This semester I am taking an applied statistics class. Although at first I was hesitant about taking a class in my 5th year of graduate school, I am really excited about this class. First, the teacher is fantastic so far. Second, this class is really useful, both for analysis of my thesis data and for analysis of the data of everyday life. I have learned statistics here and there over the years, but it’s great to finally take an applied course.
The class has no formal book, but I bought myself a couple of cheap used statistics books at my favorite used bookshop. I paid just $3 or $4 for these books, which is a bargain when you consider that most textbooks these days go for $100 or more. The books are slightly dated, but the information in them is good enough. Well, sort of. Regretfully, I realized that the undergraduate level books I purchased do not go into enough detail into how the various formulas are derived and used. Thus, I broke down and ordered “Statistical Inference” by Casella and Berger. The book just arrived in the mail today and I am excited to start reading it tonight and tomorrow. I can’t believe I’m so excited about a math book, but I am. I must have been here at MIT too long.
Anyway, what I really wanted to share with you today are a couple of quotations from one of my statistics books.
Reading the introductory or “fluffy” background chapter of one of the undergraduate textbooks, I really liked how the author of the textbook explained why statistics is important and how statistics can be misused. I thought I would share a couple of excerpts from the book here.
These quotations are taken from the book “Statistics: Concepts and Applications” by, William Schefler (Benjamin/Cummings Publishing Company, 1988).
From a section titled “Why Study Statistics?”:
“Because statistics is an important tool of research, it follows that those who plan and conduct research studies should have more than just a passing familiarity with the principles, concepts, and procedures of statistics…
Also, in everyday life we must be intelligent and wary consumers of the ‘statistics’ that are thrown at us from every direction. The old medicine-show purveyor of magic potions that ‘cured’ everything from warts to baldness made his living off the gullibility of his audience. To a large degree, so do his modern counterparts who smile through television commercials, as do the politicians who seek to gain our votes with ‘statistics’ on pocketbook issues such as inflation and unemployment. When an ‘independent laboratory’ compares Dr. John’s toothpaste to Brand X, it is unlikely that Brand X will ever be the winner, but if it should be, it is even more unlikely that we will ever hear about it. If you want to stop smoking, talk to the scientists at a cancer research center. On the other hand, if you really would rather not stop smoking, you will be comforted by the ways in which tobacco companies interpret statistics.

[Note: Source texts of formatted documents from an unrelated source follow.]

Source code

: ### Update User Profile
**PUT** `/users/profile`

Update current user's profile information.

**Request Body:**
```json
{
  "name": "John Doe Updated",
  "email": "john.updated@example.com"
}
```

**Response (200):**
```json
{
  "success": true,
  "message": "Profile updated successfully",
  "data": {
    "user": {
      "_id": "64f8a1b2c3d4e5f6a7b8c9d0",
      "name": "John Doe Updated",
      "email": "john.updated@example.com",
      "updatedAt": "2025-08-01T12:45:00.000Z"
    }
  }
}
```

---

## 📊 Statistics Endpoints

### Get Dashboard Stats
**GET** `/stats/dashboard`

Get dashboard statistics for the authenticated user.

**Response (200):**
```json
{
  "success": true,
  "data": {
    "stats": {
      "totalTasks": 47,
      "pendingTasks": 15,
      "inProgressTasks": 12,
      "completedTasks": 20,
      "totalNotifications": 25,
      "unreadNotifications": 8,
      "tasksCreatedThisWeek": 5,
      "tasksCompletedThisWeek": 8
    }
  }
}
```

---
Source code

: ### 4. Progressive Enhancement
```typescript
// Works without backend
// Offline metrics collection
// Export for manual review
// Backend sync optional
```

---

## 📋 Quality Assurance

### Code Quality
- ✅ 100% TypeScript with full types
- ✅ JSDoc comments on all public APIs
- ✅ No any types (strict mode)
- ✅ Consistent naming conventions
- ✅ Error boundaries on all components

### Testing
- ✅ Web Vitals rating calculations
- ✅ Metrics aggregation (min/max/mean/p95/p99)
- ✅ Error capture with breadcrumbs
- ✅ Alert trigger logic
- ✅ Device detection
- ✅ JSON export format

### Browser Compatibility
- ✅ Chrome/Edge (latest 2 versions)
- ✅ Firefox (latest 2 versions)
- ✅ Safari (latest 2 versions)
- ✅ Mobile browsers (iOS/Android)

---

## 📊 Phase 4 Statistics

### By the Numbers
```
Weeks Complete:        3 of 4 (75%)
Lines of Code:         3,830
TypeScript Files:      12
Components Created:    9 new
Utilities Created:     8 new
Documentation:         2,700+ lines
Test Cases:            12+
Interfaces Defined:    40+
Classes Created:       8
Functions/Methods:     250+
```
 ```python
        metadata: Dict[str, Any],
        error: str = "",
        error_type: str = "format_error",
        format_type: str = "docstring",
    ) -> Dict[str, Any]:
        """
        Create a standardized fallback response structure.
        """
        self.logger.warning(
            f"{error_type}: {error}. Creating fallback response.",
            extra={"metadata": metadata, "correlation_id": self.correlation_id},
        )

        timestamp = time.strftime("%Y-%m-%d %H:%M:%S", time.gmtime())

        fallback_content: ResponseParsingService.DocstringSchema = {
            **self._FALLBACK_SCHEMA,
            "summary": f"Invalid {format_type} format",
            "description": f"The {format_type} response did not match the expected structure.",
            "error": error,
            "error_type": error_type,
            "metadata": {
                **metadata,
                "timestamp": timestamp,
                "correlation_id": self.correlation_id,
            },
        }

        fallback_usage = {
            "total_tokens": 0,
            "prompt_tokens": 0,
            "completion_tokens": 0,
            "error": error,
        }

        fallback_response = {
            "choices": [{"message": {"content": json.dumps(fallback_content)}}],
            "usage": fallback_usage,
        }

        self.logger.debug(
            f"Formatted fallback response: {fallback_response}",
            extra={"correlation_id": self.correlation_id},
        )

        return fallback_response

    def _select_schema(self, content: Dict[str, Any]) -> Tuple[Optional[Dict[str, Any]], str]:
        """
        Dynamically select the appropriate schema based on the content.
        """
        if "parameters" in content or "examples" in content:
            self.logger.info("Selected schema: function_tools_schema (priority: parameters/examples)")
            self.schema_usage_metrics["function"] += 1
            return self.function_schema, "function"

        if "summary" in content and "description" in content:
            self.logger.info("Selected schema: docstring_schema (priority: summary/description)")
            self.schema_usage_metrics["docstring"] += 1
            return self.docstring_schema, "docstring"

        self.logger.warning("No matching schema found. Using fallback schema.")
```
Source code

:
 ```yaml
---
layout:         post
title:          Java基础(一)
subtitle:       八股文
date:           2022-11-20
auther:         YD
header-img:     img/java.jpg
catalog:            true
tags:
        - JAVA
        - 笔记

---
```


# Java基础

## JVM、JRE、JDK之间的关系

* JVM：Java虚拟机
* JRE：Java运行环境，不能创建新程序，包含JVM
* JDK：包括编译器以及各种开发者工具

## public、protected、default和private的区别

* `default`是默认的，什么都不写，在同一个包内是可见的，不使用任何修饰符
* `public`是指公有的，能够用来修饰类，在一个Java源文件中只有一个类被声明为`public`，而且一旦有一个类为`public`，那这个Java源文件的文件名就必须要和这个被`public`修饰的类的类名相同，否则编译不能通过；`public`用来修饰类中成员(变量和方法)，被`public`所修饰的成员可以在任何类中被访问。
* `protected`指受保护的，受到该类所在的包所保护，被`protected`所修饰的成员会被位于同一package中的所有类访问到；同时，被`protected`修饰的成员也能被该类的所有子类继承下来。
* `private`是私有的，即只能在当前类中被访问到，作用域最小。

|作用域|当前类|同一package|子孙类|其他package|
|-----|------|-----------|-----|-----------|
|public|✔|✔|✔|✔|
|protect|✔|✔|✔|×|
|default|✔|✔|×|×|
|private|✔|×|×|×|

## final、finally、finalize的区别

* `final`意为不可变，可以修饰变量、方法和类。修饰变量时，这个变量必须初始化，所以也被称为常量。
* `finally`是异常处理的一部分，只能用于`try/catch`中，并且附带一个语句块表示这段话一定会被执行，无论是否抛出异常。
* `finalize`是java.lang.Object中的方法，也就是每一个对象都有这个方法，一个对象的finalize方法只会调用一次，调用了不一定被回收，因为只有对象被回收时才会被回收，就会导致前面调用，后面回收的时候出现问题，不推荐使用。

This book provides principles and concepts that will help you become a statistically literate consumer of facts and figures. You will find yourself looking more critically at articles in journals, magazines, and newspapers, and you will find yourself looking beyond the smiles of television’s modern snake-oil merchants. Familiarity with the ideas of statistics is an important part of everyone’s supply of knowledge. Indeed, it has been said that no one’s education is complete without a good course in statistics.”
And here’s a second quotation from a section titled “Misuses of Statistics”:
“In the hands of a competent surgeon, the scalpel is a lifesaving tool, but it can be misused by bumbling operators or unscrupulous types who may perform unnecessary surgery. Dynamite is also a useful tool, unless it happens to be thrown through someone’s front window. The rockets that sent man to the moon are also capable of launching nuclear warheads. Like many otherwise useful and effective tools, statistics can be misused or used inappropriately. As suggested earlier, there seems to be no lack of hucksters who use ‘statistics’ to try to sell us something.
Over three decades ago, Darrel Huff wrote a fascinating little book called How to Lie with Statistics. It can be found in almost any college or public library and is still highly recommended as an entertaining and instructive discussion of the seamier side of our favorite subject. Huff coined the term ‘statisculation’ to describe the art of manipulating statistics to misinform or mislead the unwary.
Not all misuses of statistics are the work of statistical quacks. Well-meaning users of statistics sometimes get into trouble because they are not familiar with the fundamental concepts of statistics. For instance, most people are surprised to learn that statistics is sometimes misused even by otherwise competent scientists, and several studies have shown that numerous errors in statistical analyses appear in the most respected scholarly journals. Fortunately, the percentage of these cases in which the misuse of statistics in deliberate is small. For the most part, they are honest errors that result from a lack of understanding of statistical principles.”
This introductory chapter is, indeed, mostly fluff. However, these two passages struck a chord with me and made me more motivated to learn statistics properly.